Single by Choclair

from the album Ice Cold
- B-side: "Bare Witness"
- Released: 1999
- Genre: Canadian hip hop
- Length: 4:21
- Label: Virgin; Priority;
- Songwriters: K. Blake; J. Harrow;
- Producer: Kardinal Offishall

Choclair singles chronology
| "Northern Touch" (1998) | "Let's Ride" (1999) | "Rubbin'" (2000) |

= Let's Ride (Choclair song) =

"Let's Ride" is the first single from Canadian rapper Choclair's debut album, Ice Cold. Produced by Kardinal Offishall, the song features ad-libs by Saukrates. The song is well known for its catchy piano hook and chorus. Commercially, "Let's Ride" reached number 31 in Canada and number 37 on the US Billboard Hot Rap Songs chart.

==Music video==
Directed by Little X, most of the music video was shot in Downtown Toronto. It begins with Choclair driving a Mercedes-Benz convertible, with a female passenger. In the next scene, he is a passenger on a motorcycle. In the third scene he drives a Hummer, with Kardinal Offishall as his passenger.
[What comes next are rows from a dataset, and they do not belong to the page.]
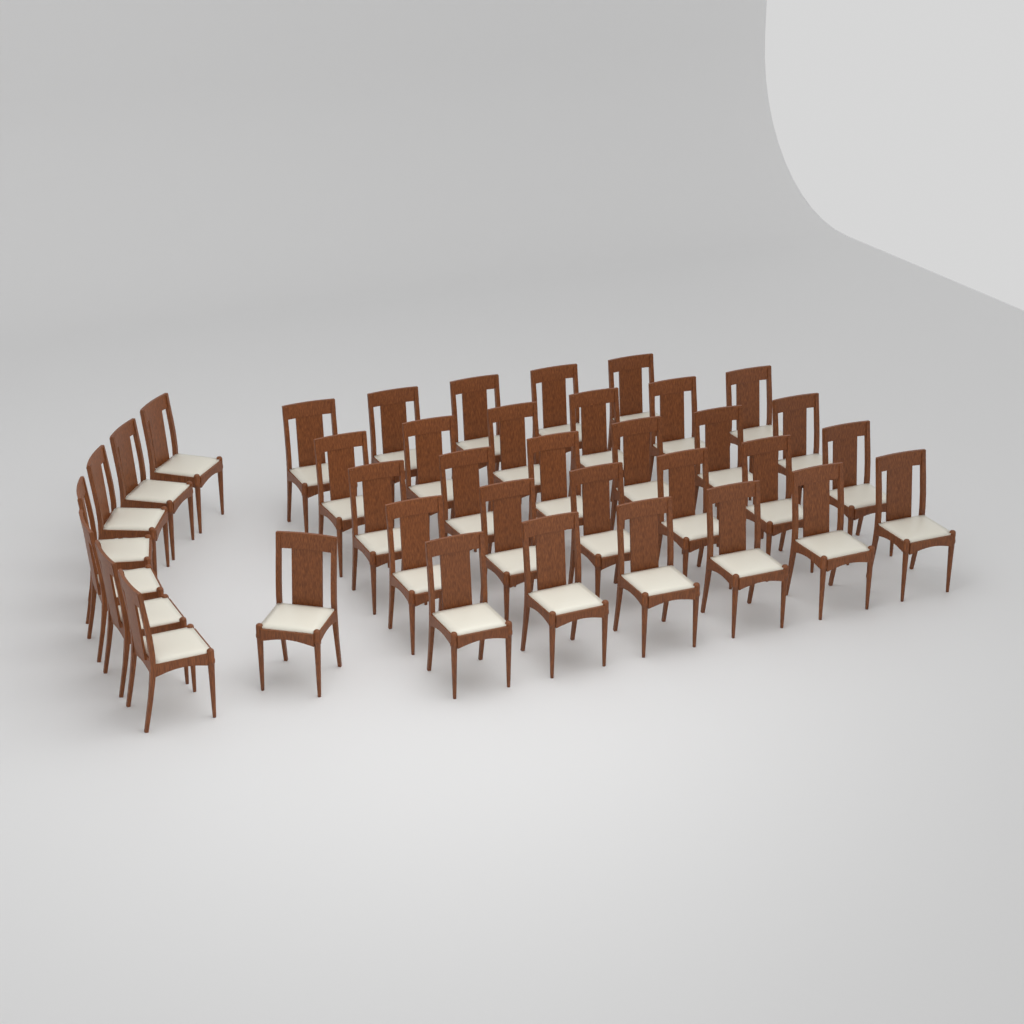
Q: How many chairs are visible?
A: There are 37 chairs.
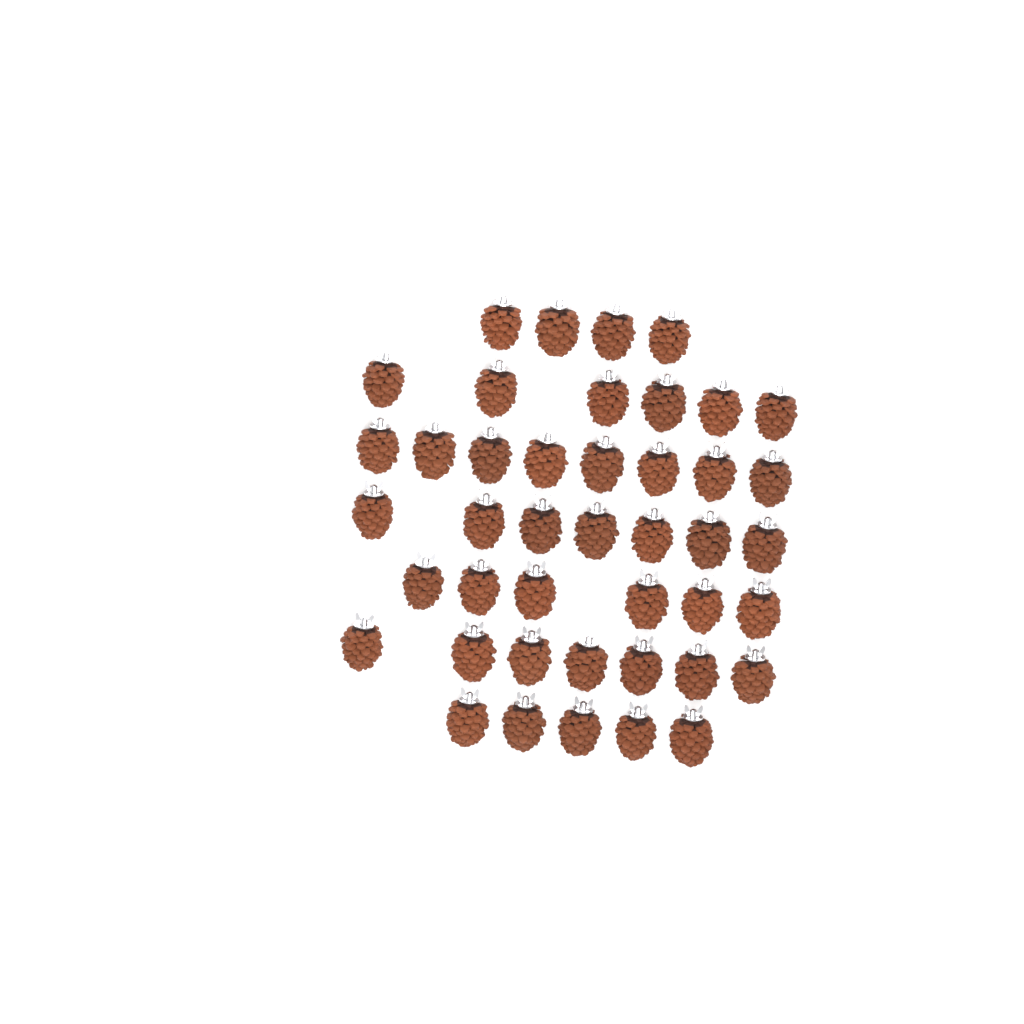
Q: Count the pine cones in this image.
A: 43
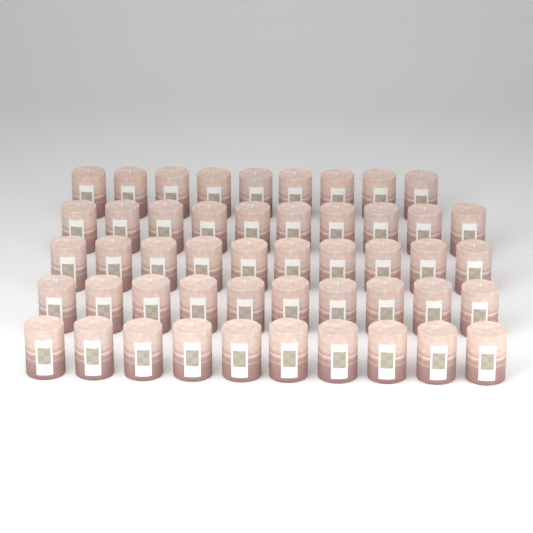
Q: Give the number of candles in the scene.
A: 49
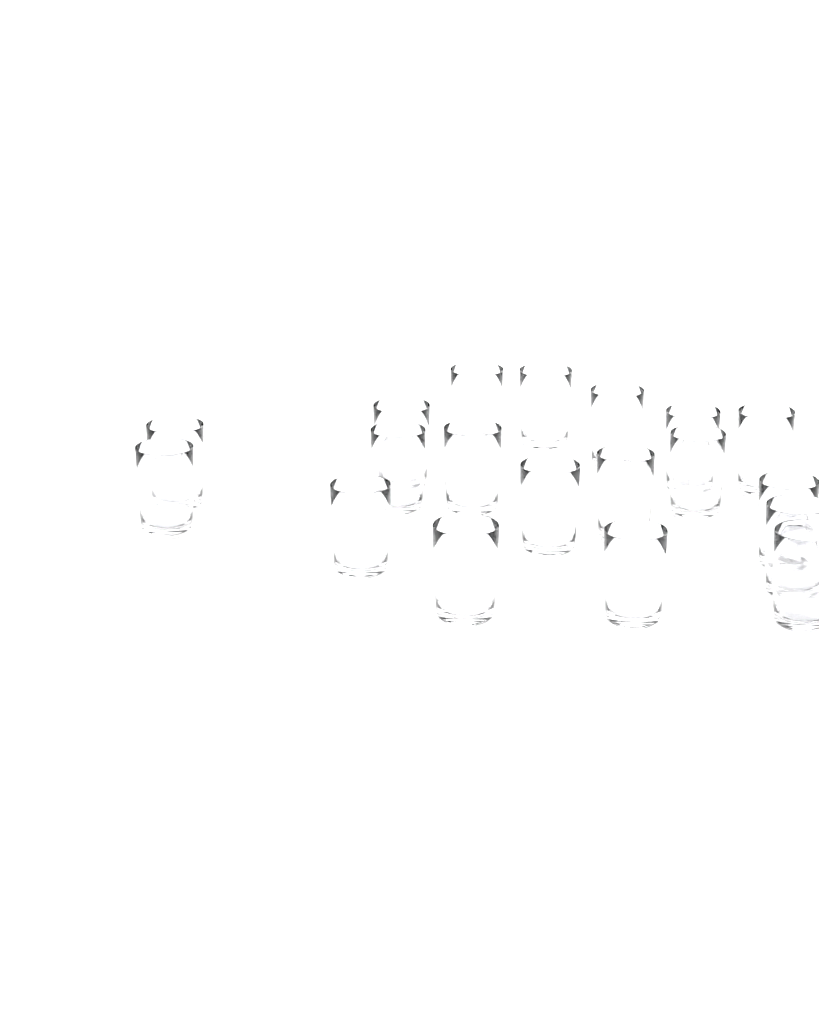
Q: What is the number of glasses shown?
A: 19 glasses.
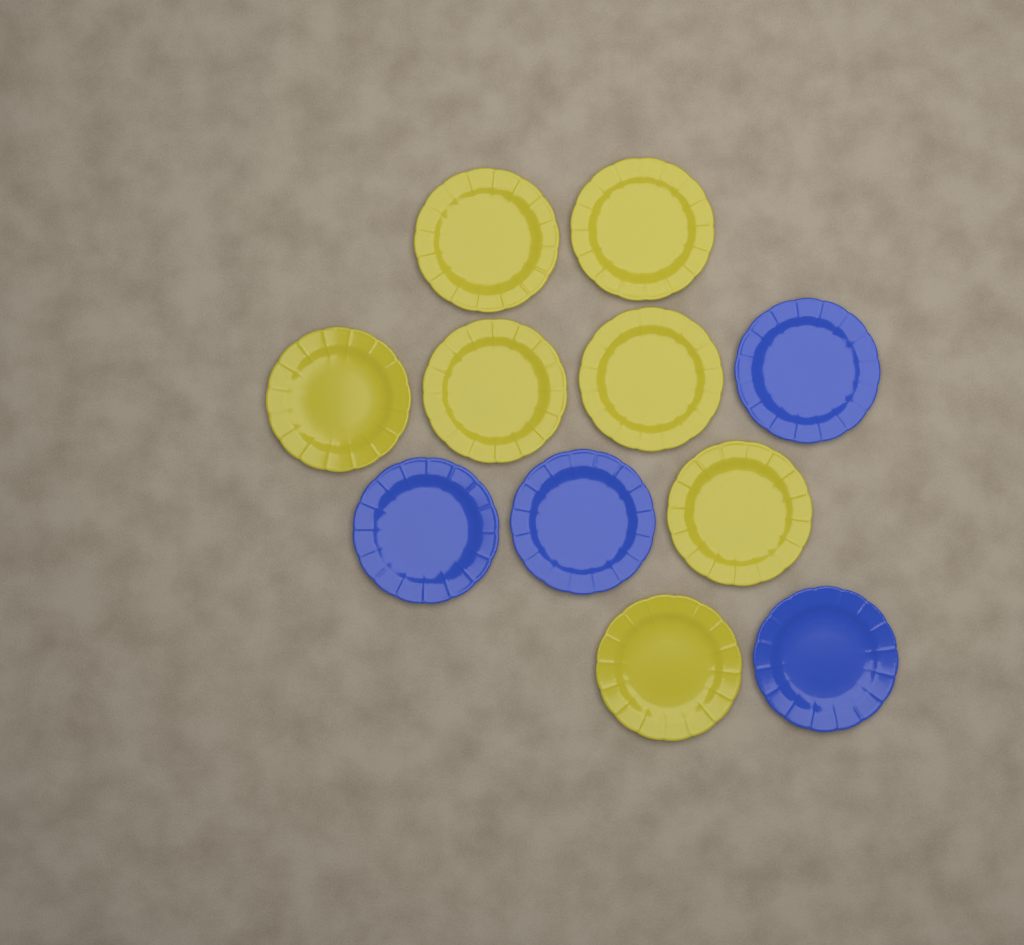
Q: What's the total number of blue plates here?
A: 4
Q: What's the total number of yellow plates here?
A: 7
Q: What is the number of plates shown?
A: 11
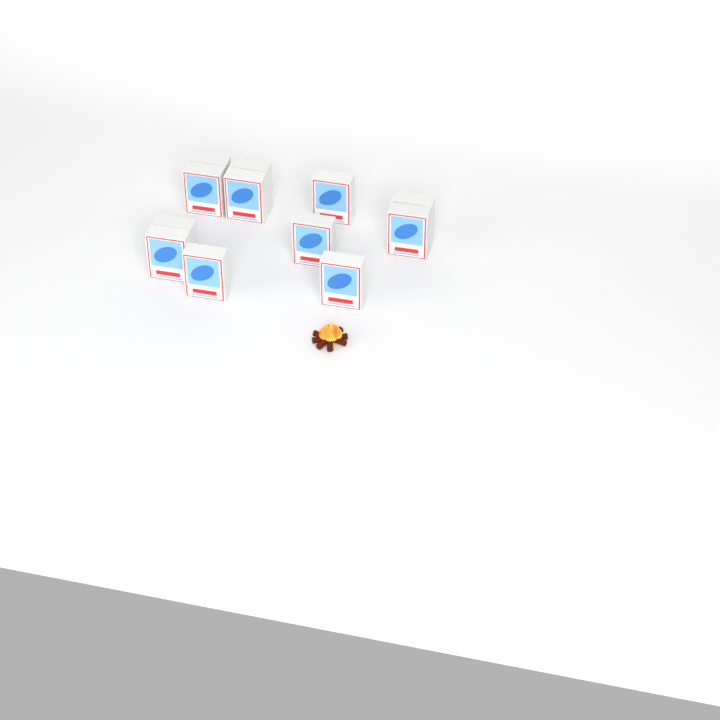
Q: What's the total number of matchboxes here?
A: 12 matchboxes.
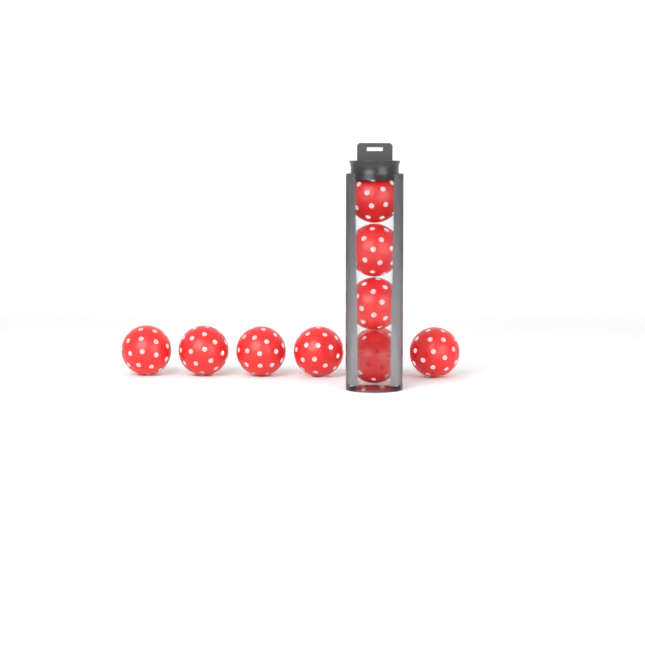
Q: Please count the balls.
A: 10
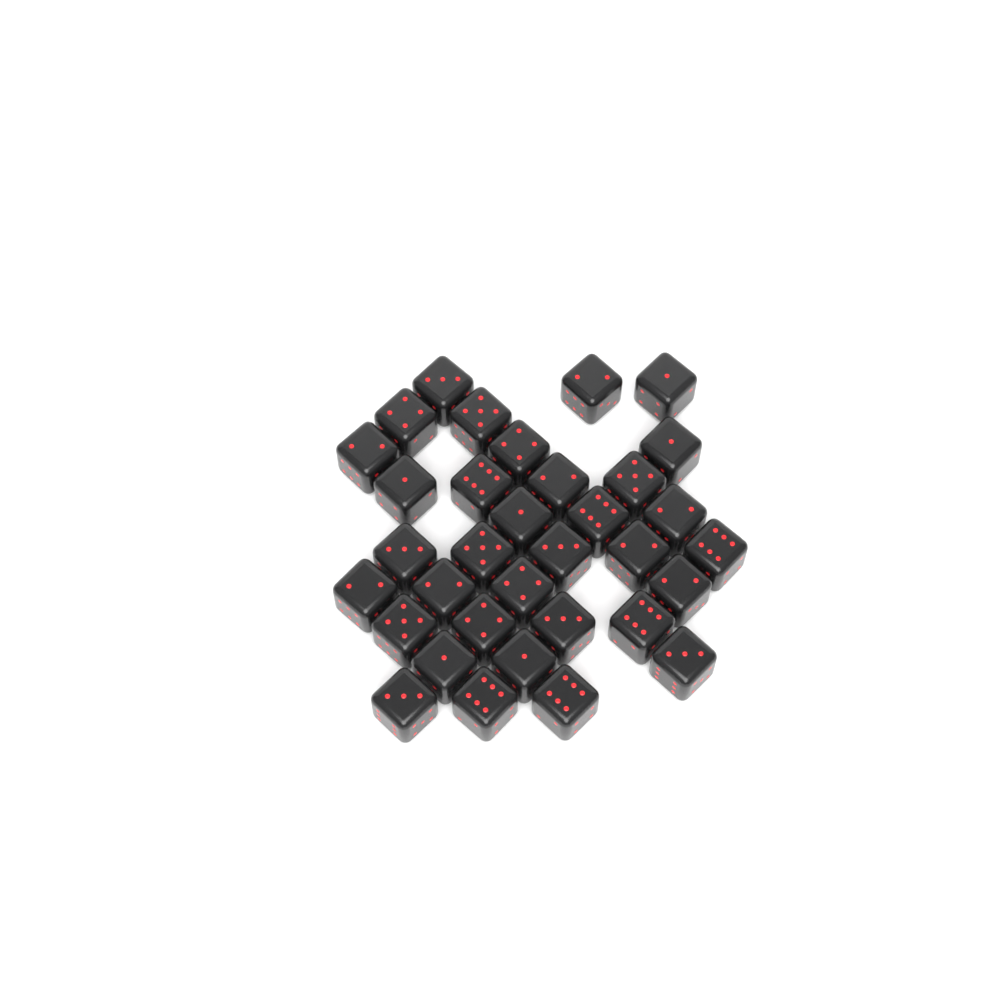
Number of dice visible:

In the final scene, Choclair rides on a bicycle alongside Saukrates.

==Track listing==
12" single

A-side
1. "Let's Ride" (Radio Edit)
2. "Let's Ride" (Main Mix)
3. "Let's Ride" (Instrumental)

B-side
1. "Bare Witness" (Radio Edit) (featuring Guru)
2. "Bare Witness" (Main Mix) (featuring Guru)
3. "Bare Witness" (Instrumental)

==Charts==

| Chart (2000) | Peak position |
|---|---|
| Canada Top Singles (RPM) | 38 |
| Canada Dance/Urban (RPM) | 19 |
| US Hot Rap Songs (Billboard) | 37 |

==Other appearances==
- The instrumental is heard at the beginning and ending of Kardinal Offishall's 1997 music video for "On wit da Show".
- The song is featured on the soundtracks of 3 Strikes and NBA Live 2001.
- The song is the opening and ending theme song for the first season of the Canadian television comedy series The Office Movers.